DATA PROVIDED below:

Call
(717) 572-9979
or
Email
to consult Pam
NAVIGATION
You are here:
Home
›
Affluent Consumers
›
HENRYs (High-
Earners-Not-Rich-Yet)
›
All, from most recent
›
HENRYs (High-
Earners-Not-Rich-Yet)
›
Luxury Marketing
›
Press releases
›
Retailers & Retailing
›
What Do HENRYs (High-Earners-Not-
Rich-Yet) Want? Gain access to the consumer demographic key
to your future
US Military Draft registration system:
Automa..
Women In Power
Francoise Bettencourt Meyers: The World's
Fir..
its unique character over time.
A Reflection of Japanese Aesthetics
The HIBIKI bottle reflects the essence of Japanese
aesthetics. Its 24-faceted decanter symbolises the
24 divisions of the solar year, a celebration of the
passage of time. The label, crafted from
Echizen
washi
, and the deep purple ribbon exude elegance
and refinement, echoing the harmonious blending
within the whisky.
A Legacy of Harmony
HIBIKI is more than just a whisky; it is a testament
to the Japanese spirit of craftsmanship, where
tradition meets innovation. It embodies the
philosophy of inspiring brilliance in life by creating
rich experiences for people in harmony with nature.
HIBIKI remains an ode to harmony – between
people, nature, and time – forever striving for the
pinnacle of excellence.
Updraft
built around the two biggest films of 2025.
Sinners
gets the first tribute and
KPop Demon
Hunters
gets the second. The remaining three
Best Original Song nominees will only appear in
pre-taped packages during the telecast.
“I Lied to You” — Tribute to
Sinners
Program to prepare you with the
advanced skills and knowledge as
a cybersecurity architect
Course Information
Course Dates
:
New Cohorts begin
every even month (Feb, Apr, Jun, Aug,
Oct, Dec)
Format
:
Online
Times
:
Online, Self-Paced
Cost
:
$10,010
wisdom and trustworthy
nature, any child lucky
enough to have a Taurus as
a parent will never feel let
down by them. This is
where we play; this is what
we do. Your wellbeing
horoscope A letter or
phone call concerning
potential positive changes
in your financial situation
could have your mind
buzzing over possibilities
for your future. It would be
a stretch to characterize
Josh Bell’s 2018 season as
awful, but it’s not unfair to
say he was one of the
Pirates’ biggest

End of DATA PROVIDED.

→ **WORK INSTRUCTIONS**
Return every line of text from the items above word for word, in the same order and with the same line breaks.

→ **SOLUTION TO THIS EXERCISE**
Call
(717) 572-9979
or
Email
to consult Pam
NAVIGATION
You are here:
Home
›
Affluent Consumers
›
HENRYs (High-
Earners-Not-Rich-Yet)
›
All, from most recent
›
HENRYs (High-
Earners-Not-Rich-Yet)
›
Luxury Marketing
›
Press releases
›
Retailers & Retailing
›
What Do HENRYs (High-Earners-Not-
Rich-Yet) Want? Gain access to the consumer demographic key
to your future
US Military Draft registration system:
Automa..
Women In Power
Francoise Bettencourt Meyers: The World's
Fir..
its unique character over time.
A Reflection of Japanese Aesthetics
The HIBIKI bottle reflects the essence of Japanese
aesthetics. Its 24-faceted decanter symbolises the
24 divisions of the solar year, a celebration of the
passage of time. The label, crafted from
Echizen
washi
, and the deep purple ribbon exude elegance
and refinement, echoing the harmonious blending
within the whisky.
A Legacy of Harmony
HIBIKI is more than just a whisky; it is a testament
to the Japanese spirit of craftsmanship, where
tradition meets innovation. It embodies the
philosophy of inspiring brilliance in life by creating
rich experiences for people in harmony with nature.
HIBIKI remains an ode to harmony – between
people, nature, and time – forever striving for the
pinnacle of excellence.
Updraft
built around the two biggest films of 2025.
Sinners
gets the first tribute and
KPop Demon
Hunters
gets the second. The remaining three
Best Original Song nominees will only appear in
pre-taped packages during the telecast.
“I Lied to You” — Tribute to
Sinners
Program to prepare you with the
advanced skills and knowledge as
a cybersecurity architect
Course Information
Course Dates
:
New Cohorts begin
every even month (Feb, Apr, Jun, Aug,
Oct, Dec)
Format
:
Online
Times
:
Online, Self-Paced
Cost
:
$10,010
wisdom and trustworthy
nature, any child lucky
enough to have a Taurus as
a parent will never feel let
down by them. This is
where we play; this is what
we do. Your wellbeing
horoscope A letter or
phone call concerning
potential positive changes
in your financial situation
could have your mind
buzzing over possibilities
for your future. It would be
a stretch to characterize
Josh Bell’s 2018 season as
awful, but it’s not unfair to
say he was one of the
Pirates’ biggest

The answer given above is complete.